**Task brief**
Output every line of the material below verbatim, in order, omitting the picture lines.

+-------+

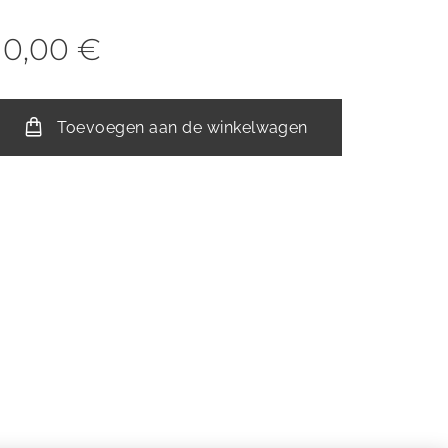
10,00
€
Toevoegen aan de winkelwagen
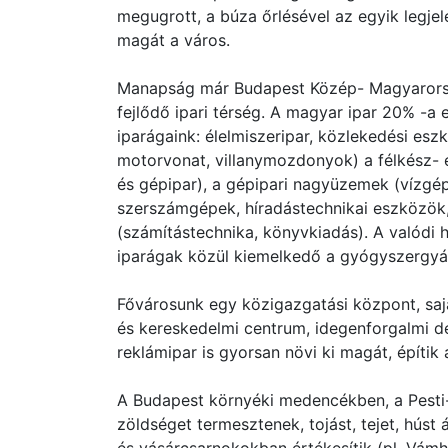
megugrott, a búza őrlésével az egyik legje
magát a város.
Manapság már Budapest Közép- Magyarország
fejlődő ipari térség. A magyar ipar 20% -
iparágaink: élelmiszeripar, közlekedési esz
motorvonat, villanymozdonyok) a félkész- 
és gépipar), a gépipari nagyüzemek (vízgép
szerszámgépek, híradástechnikai eszközök
(számítástechnika, könyvkiadás). A valódi h
iparágak közül kiemelkedő a gyógyszergyárt
Fővárosunk egy közigazgatási központ, saj
és kereskedelmi centrum, idegenforgalmi de
reklámipar is gyorsan növi ki magát, építik 
A Budapest környéki medencékben, a Pesti-
zöldséget termesztenek, tojást, tejet, húst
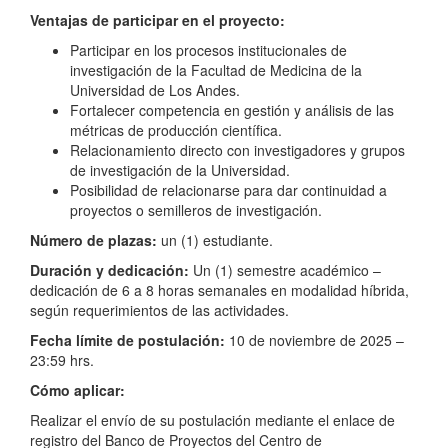
Ventajas de participar en el proyecto:
Participar en los procesos institucionales de
investigación de la Facultad de Medicina de la
Universidad de Los Andes.
Fortalecer competencia en gestión y análisis de las
métricas de producción científica.
Relacionamiento directo con investigadores y grupos
de investigación de la Universidad.
Posibilidad de relacionarse para dar continuidad a
proyectos o semilleros de investigación.
Número de plazas:
un (1) estudiante.
Duración y dedicación:
Un (1) semestre académico –
dedicación de 6 a 8 horas semanales en modalidad híbrida,
según requerimientos de las actividades.
Fecha límite de postulación:
10 de noviembre de 2025 –
23:59 hrs.
Cómo aplicar:
Realizar el envío de su postulación mediante el enlace de
registro del Banco de Proyectos del Centro de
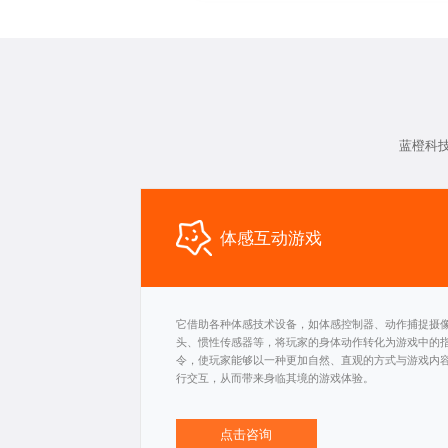
蓝橙科
体感互动游戏
它借助各种体感技术设备，如体感控制器、动作捕捉摄
头、惯性传感器等，将玩家的身体动作转化为游戏中的
令，使玩家能够以一种更加自然、直观的方式与游戏内
行交互，从而带来身临其境的游戏体验。
点击咨询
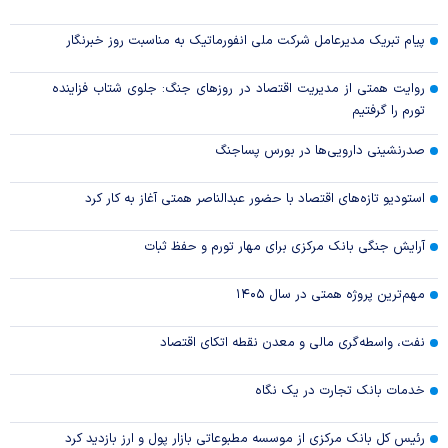
پیام تبریک مدیرعامل شرکت ملی انفورماتیک به مناسبت روز خبرنگار
روایت همتی از مدیریت اقتصاد در روزهای جنگ: جلوی شتاب فزاینده
تورم را گرفتیم
صدرنشینی دارویی‌ها در بورس پساجنگ
استودیو تازه‌های اقتصاد با حضور عبدالناصر همتی آغاز به کار کرد
آرایش جنگی بانک مرکزی برای مهار تورم و حفظ ثبات
مهم‌ترین پروژه همتی در سال ۱۴۰۵
نفت، واسطه‌گری مالی و معدن نقطه اتکای اقتصاد
خدمات بانک تجارت در یک نگاه
رئیس کل بانک مرکزی از موسسه مطبوعاتی بازار پول و ارز بازدید کرد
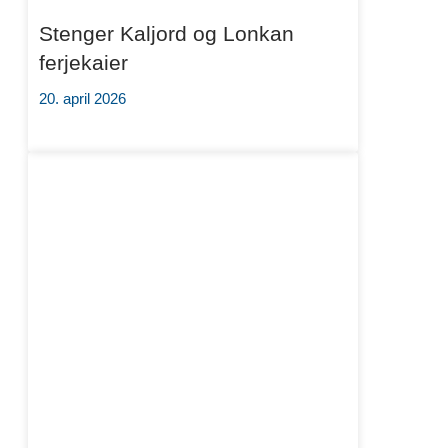
Stenger Kaljord og Lonkan
ferjekaier
20. april 2026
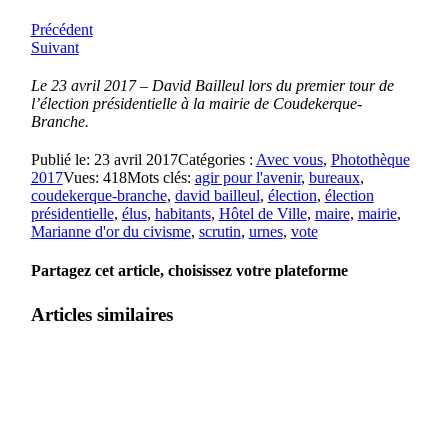
Précédent
Suivant
Le 23 avril 2017 – David Bailleul lors du premier tour de
l’élection présidentielle à la mairie de Coudekerque-
Branche.
Publié le: 23 avril 2017
Catégories :
Avec vous
,
Photothèque
2017
Vues: 418
Mots clés:
agir pour l'avenir
,
bureaux
,
coudekerque-branche
,
david bailleul
,
élection
,
élection
présidentielle
,
élus
,
habitants
,
Hôtel de Ville
,
maire
,
mairie
,
Marianne d'or du civisme
,
scrutin
,
urnes
,
vote
Partagez cet article, choisissez votre plateforme
Articles similaires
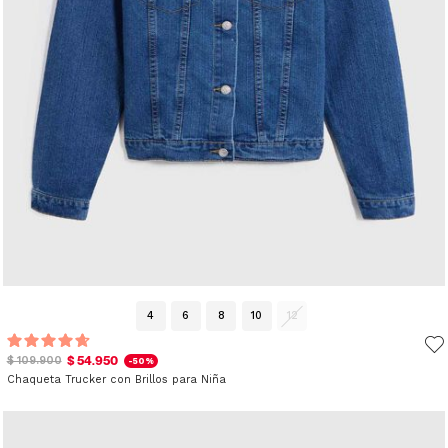
4
6
8
10
12
$ 54.950
$ 109.900
-50%
Chaqueta Trucker con Brillos para Niña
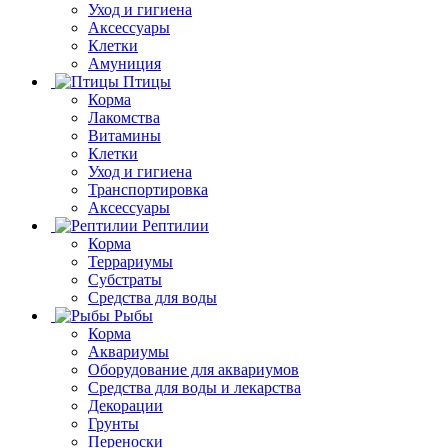
Уход и гигиена
Аксессуары
Клетки
Амуниция
Птицы
Корма
Лакомства
Витамины
Клетки
Уход и гигиена
Транспортировка
Аксессуары
Рептилии
Корма
Террариумы
Субстраты
Средства для воды
Рыбы
Корма
Аквариумы
Оборудование для аквариумов
Средства для воды и лекарства
Декорации
Грунты
Переноски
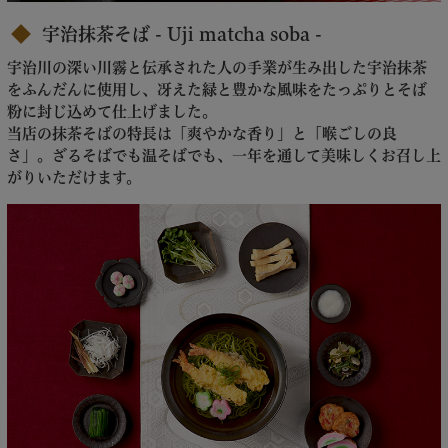
宇治抹茶そば - Uji matcha soba -
宇治川の深い川霧と伝承された人の手業が生み出した宇治抹茶
をふんだんに使用し、冴えた緑と豊かな風味をたっぷりとそば
粉に封じ込めて仕上げました。
当店の抹茶そばの特長は「爽やかな香り」と「喉ごしの良
さ」。ざるそばでも温そばでも、一年を通して美味しくお召し上
がりいただけます。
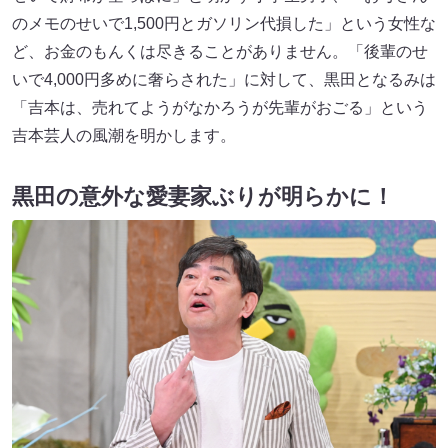
のメモのせいで1,500円とガソリン代損した」という女性な
ど、お金のもんくは尽きることがありません。「後輩のせ
いで4,000円多めに奢らされた」に対して、黒田となるみは
「吉本は、売れてようがなかろうが先輩がおごる」という
吉本芸人の風潮を明かします。
黒田の意外な愛妻家ぶりが明らかに！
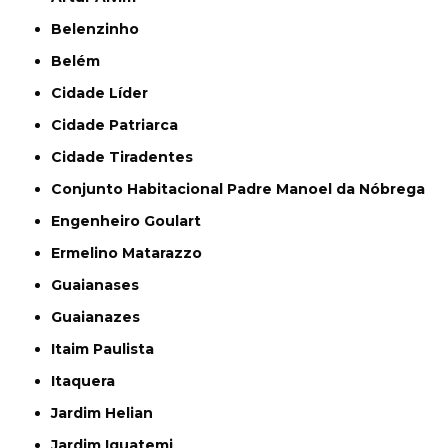
Belenzinho
Belém
Cidade Líder
Cidade Patriarca
Cidade Tiradentes
Conjunto Habitacional Padre Manoel da Nóbrega
Engenheiro Goulart
Ermelino Matarazzo
Guaianases
Guaianazes
Itaim Paulista
Itaquera
Jardim Helian
Jardim Iguatemi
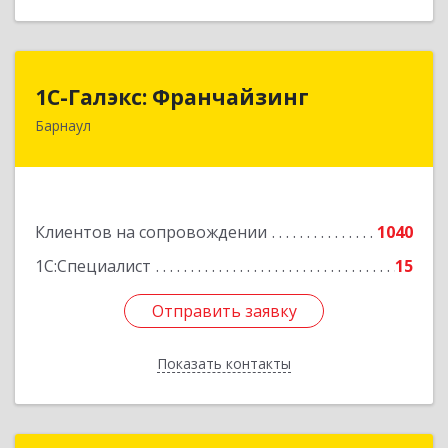
1С-Галэкс: Франчайзинг
1С-Галэкс: Франчайзинг
Барнаул
656015, Алтайский край, Барнаул г, Деповская
ул, дом № 7, каб.А-105
Подробнее
Клиентов на сопровождении
1040
1С:Специалист
15
Отправить заявку
Отправить заявку
Показать контакты
Назад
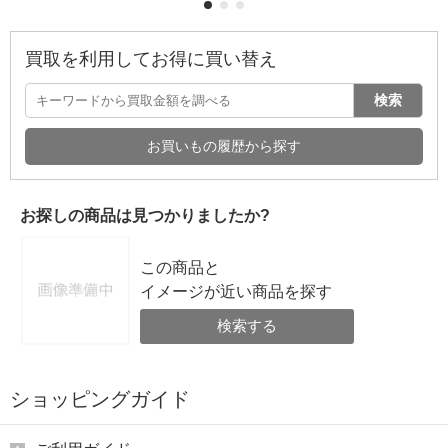
買取を利用してお得に買い替え
検索
お買いもの履歴から探す
お探しの商品は見つかりましたか?
この商品と
イメージが近い商品を探す
検索する
ショッピングガイド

+-------+

**Answer to this problem**
10,00
€
Toevoegen aan de winkelwagen
megugrott, a búza őrlésével az egyik legje
magát a város.
Manapság már Budapest Közép- Magyarország
fejlődő ipari térség. A magyar ipar 20% -
iparágaink: élelmiszeripar, közlekedési esz
motorvonat, villanymozdonyok) a félkész- 
és gépipar), a gépipari nagyüzemek (vízgép
szerszámgépek, híradástechnikai eszközök
(számítástechnika, könyvkiadás). A valódi h
iparágak közül kiemelkedő a gyógyszergyárt
Fővárosunk egy közigazgatási központ, saj
és kereskedelmi centrum, idegenforgalmi de
reklámipar is gyorsan növi ki magát, építik 
A Budapest környéki medencékben, a Pesti-
zöldséget termesztenek, tojást, tejet, húst
Ventajas de participar en el proyecto:
Participar en los procesos institucionales de
investigación de la Facultad de Medicina de la
Universidad de Los Andes.
Fortalecer competencia en gestión y análisis de las
métricas de producción científica.
Relacionamiento directo con investigadores y grupos
de investigación de la Universidad.
Posibilidad de relacionarse para dar continuidad a
proyectos o semilleros de investigación.
Número de plazas:
un (1) estudiante.
Duración y dedicación:
Un (1) semestre académico –
dedicación de 6 a 8 horas semanales en modalidad híbrida,
según requerimientos de las actividades.
Fecha límite de postulación:
10 de noviembre de 2025 –
23:59 hrs.
Cómo aplicar:
Realizar el envío de su postulación mediante el enlace de
registro del Banco de Proyectos del Centro de
蓝橙科
体感互动游戏
它借助各种体感技术设备，如体感控制器、动作捕捉摄
头、惯性传感器等，将玩家的身体动作转化为游戏中的
令，使玩家能够以一种更加自然、直观的方式与游戏内
行交互，从而带来身临其境的游戏体验。
点击咨询
پیام تبریک مدیرعامل شرکت ملی انفورماتیک به مناسبت روز خبرنگار
روایت همتی از مدیریت اقتصاد در روزهای جنگ: جلوی شتاب فزاینده
تورم را گرفتیم
صدرنشینی دارویی‌ها در بورس پساجنگ
استودیو تازه‌های اقتصاد با حضور عبدالناصر همتی آغاز به کار کرد
آرایش جنگی بانک مرکزی برای مهار تورم و حفظ ثبات
مهم‌ترین پروژه همتی در سال ۱۴۰۵
نفت، واسطه‌گری مالی و معدن نقطه اتکای اقتصاد
خدمات بانک تجارت در یک نگاه
رئیس کل بانک مرکزی از موسسه مطبوعاتی بازار پول و ارز بازدید کرد
Stenger Kaljord og Lonkan
ferjekaier
20. april 2026
Précédent
Suivant
Le 23 avril 2017 – David Bailleul lors du premier tour de
l’élection présidentielle à la mairie de Coudekerque-
Branche.
Publié le: 23 avril 2017
Catégories :
Avec vous
,
Photothèque
2017
Vues: 418
Mots clés:
agir pour l'avenir
,
bureaux
,
coudekerque-branche
,
david bailleul
,
élection
,
élection
présidentielle
,
élus
,
habitants
,
Hôtel de Ville
,
maire
,
mairie
,
Marianne d'or du civisme
,
scrutin
,
urnes
,
vote
Partagez cet article, choisissez votre plateforme
Articles similaires
4
6
8
10
12
$ 54.950
$ 109.900
-50%
Chaqueta Trucker con Brillos para Niña
Уход и гигиена
Аксессуары
Клетки
Амуниция
Птицы
Корма
Лакомства
Витамины
Клетки
Уход и гигиена
Транспортировка
Аксессуары
Рептилии
Корма
Террариумы
Субстраты
Средства для воды
Рыбы
Корма
Аквариумы
Оборудование для аквариумов
Средства для воды и лекарства
Декорации
Грунты
Переноски
宇治抹茶そば - Uji matcha soba -
宇治川の深い川霧と伝承された人の手業が生み出した宇治抹茶
をふんだんに使用し、冴えた緑と豊かな風味をたっぷりとそば
粉に封じ込めて仕上げました。
当店の抹茶そばの特長は「爽やかな香り」と「喉ごしの良
さ」。ざるそばでも温そばでも、一年を通して美味しくお召し上
がりいただけます。
のメモのせいで1,500円とガソリン代損した」という女性な
ど、お金のもんくは尽きることがありません。「後輩のせ
いで4,000円多めに奢らされた」に対して、黒田となるみは
「吉本は、売れてようがなかろうが先輩がおごる」という
吉本芸人の風潮を明かします。
黒田の意外な愛妻家ぶりが明らかに！
Belenzinho
Belém
Cidade Líder
Cidade Patriarca
Cidade Tiradentes
Conjunto Habitacional Padre Manoel da Nóbrega
Engenheiro Goulart
Ermelino Matarazzo
Guaianases
Guaianazes
Itaim Paulista
Itaquera
Jardim Helian
Jardim Iguatemi
1С-Галэкс: Франчайзинг
1С-Галэкс: Франчайзинг
Барнаул
656015, Алтайский край, Барнаул г, Деповская
ул, дом № 7, каб.А-105
Подробнее
Клиентов на сопровождении
1040
1С:Специалист
15
Отправить заявку
Отправить заявку
Показать контакты
Назад
買取を利用してお得に買い替え
検索
お買いもの履歴から探す
お探しの商品は見つかりましたか?
この商品と
イメージが近い商品を探す
検索する
ショッピングガイド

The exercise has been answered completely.